Nutrition : une étude établit un lien entre régimes riches en graisses et altération de la mémoire à long et moyen terme
Auteur: Adam David
On le sait, le contenu de notre assiette influence notre santé cardiovasculaire, notre poids, notre bien-être. Mais son impact sur nos fonctions cognitives, et notamment sur notre mémoire, reste un champ d’exploration fascinant et complexe. Une nouvelle étude japonaise, menée sur des mouches du vinaigre, vient d’ajouter une pièce cruciale au puzzle, en montrant comment un régime riche en graisses peut directement saboter nos souvenirs à moyen et long terme.
La mouche, un cobaye précieux pour nos neurones
Pourquoi la drosophile, cette minuscule mouche qui tourne autour de nos corbeilles de fruits ? Parce que, malgré les apparences, cet insecte partage avec nous des voies métaboliques et neuronales étonnamment similaires. Plus simple à manipuler génétiquement qu’un rongeur, elle offre un modèle d’étude puissant. L’équipe de l’Université de Chiba a donc nourri des groupes de mouches pendant une semaine, les uns avec une alimentation standard, les autres avec un régime très gras.
Les résultats ne se sont pas fait attendre. Les mouches sous régime gras présentaient des taux de lipides et de glucose bien plus élevés, un peu comme un humain en situation de pré-diabète. Le premier signe que l’organisme était bel et bien chamboulé.
Le verdict des tests de mémoire
Pour évaluer l’impact sur la mémoire, les chercheurs ont utilisé un test olfactif bien rodé. Le verdict est sans appel. Si la mémoire à court terme, celle de quelques minutes, restait intacte, les choses se gâtaient sérieusement pour les souvenirs plus ancrés. La mémoire à moyen terme (testée après 3 heures) et surtout à long terme (après 24 heures) était significativement altérée chez les mouches nourries au gras.
C’est comme si le cerveau perdait sa capacité à consolider les informations sur la durée. Une observation qui fait écho aux difficultés cognitives parfois observées chez les personnes souffrant de troubles métaboliques.
Autophagie : quand le grand nettoyage cellulaire est perturbé
Mais comment expliquer ce lien ? Les scientifiques japonais pointent du doigt un processus fondamental : l’autophagie. Il s’agit, pour le dire simplement, du service de nettoyage interne de nos cellules. Des petites vésicules, les lysosomes, parcourent la cellule pour digérer et recycler les déchets, comme les protéines abîmées ou les organites défectueux. Un mécanisme vital pour maintenir les neurones en bonne santé.
L’étude, publiée dans PLOS Genetics, montre que le régime gras grippe cette belle mécanique. Les chercheurs ont constaté que la formation des vésicules de recyclage était freinée et que leur fusion avec les lysosomes ne se faisait plus correctement. Les déchets s’accumulent, la cellule fonctionne moins bien, et la mémoire trinque.

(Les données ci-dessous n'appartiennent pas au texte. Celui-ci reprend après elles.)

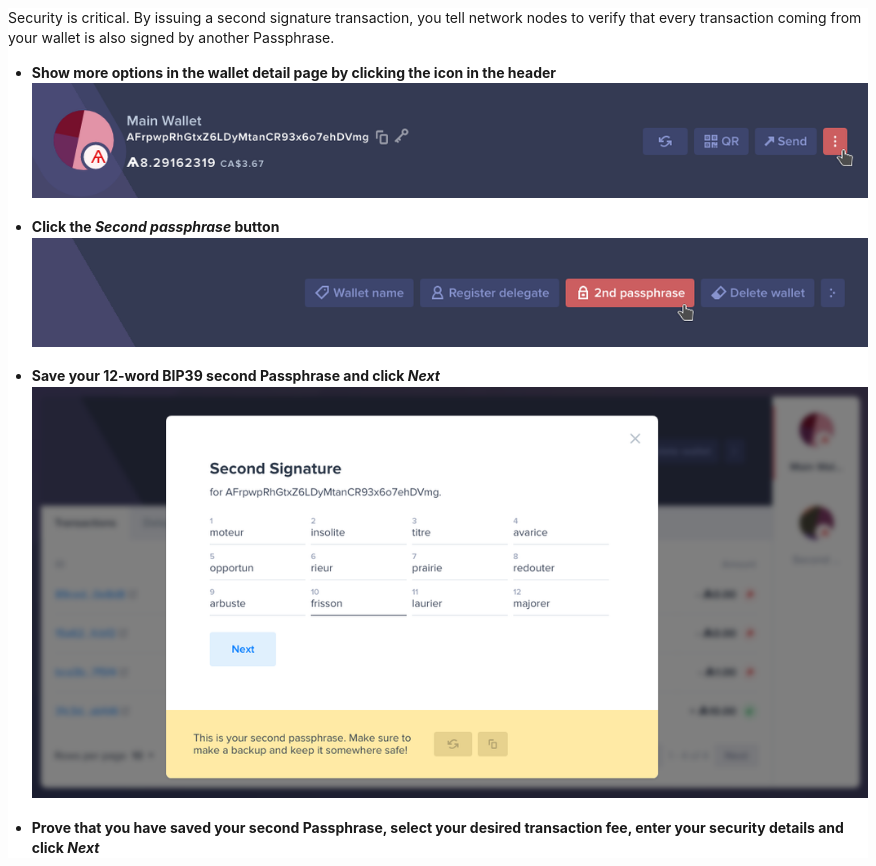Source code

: Security is critical. By issuing a second signature transaction, you tell network nodes to verify that every transaction coming from your wallet is also signed by another Passphrase.

- **Show more options in the wallet detail page by clicking the icon in the header**
  ![More Icon](./assets/how-to-use-the-desktop-wallet/new/MoreIcon.png)

- **Click the _Second passphrase_ button**
  ![Second Signature Button](./assets/how-to-use-the-desktop-wallet/new/SecondSignatureButton.png)

- **Save your 12-word BIP39 second Passphrase and click _Next_**
  ![Second Signature Passphrase Generation](./assets/how-to-use-the-desktop-wallet/new/SecondSignatureGeneration.png)

- **Prove that you have saved your second Passphrase, select your desired transaction fee, enter your security details and click _Next_**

Une lueur d'espoir : le déclin n'est pas une fatalité
La conclusion la plus intéressante n’est peut-être pas la plus alarmante. Car les chercheurs ont aussi montré que ces dégâts n’étaient pas irréversibles. En stimulant artificiellement l’autophagie chez les mouches (via des modifications génétiques ou l’administration d’un composé connu, la rapamycine), ils ont réussi à restaurer leurs capacités de mémorisation, et ce, même sans changer leur régime alimentaire.
« Nos résultats suggèrent que le déclin cognitif induit par l’alimentation n’est pas irréversible », confirme Ayako Tonoki, l’autrice principale. Elle évoque des pistes simples pour relancer ce nettoyage cellulaire : « des changements de mode de vie favorisant l’autophagie, comme l’exercice physique ou le jeûne intermittent ».
vers de nouvelles stratégies préventives ?
Si cette étude a été menée sur des mouches, ses implications nous concernent directement. Elle lève un coin du voile sur la manière dont nos choix alimentaires peuvent, au niveau le plus microscopique, façonner la santé de notre cerveau. Comprendre ce lien entre nutrition, autophagie et mémoire ouvre la voie à de nouvelles stratégies de prévention contre le déclin cognitif lié à l’âge, comme la maladie d’Alzheimer.
Au-delà d’une simple mise en garde contre les excès, ces travaux pourraient accélérer l’identification de nutriments ou de thérapies capables de donner un coup de pouce à nos cellules pour qu’elles continuent, le plus longtemps possible, de faire le ménage dans nos souvenirs.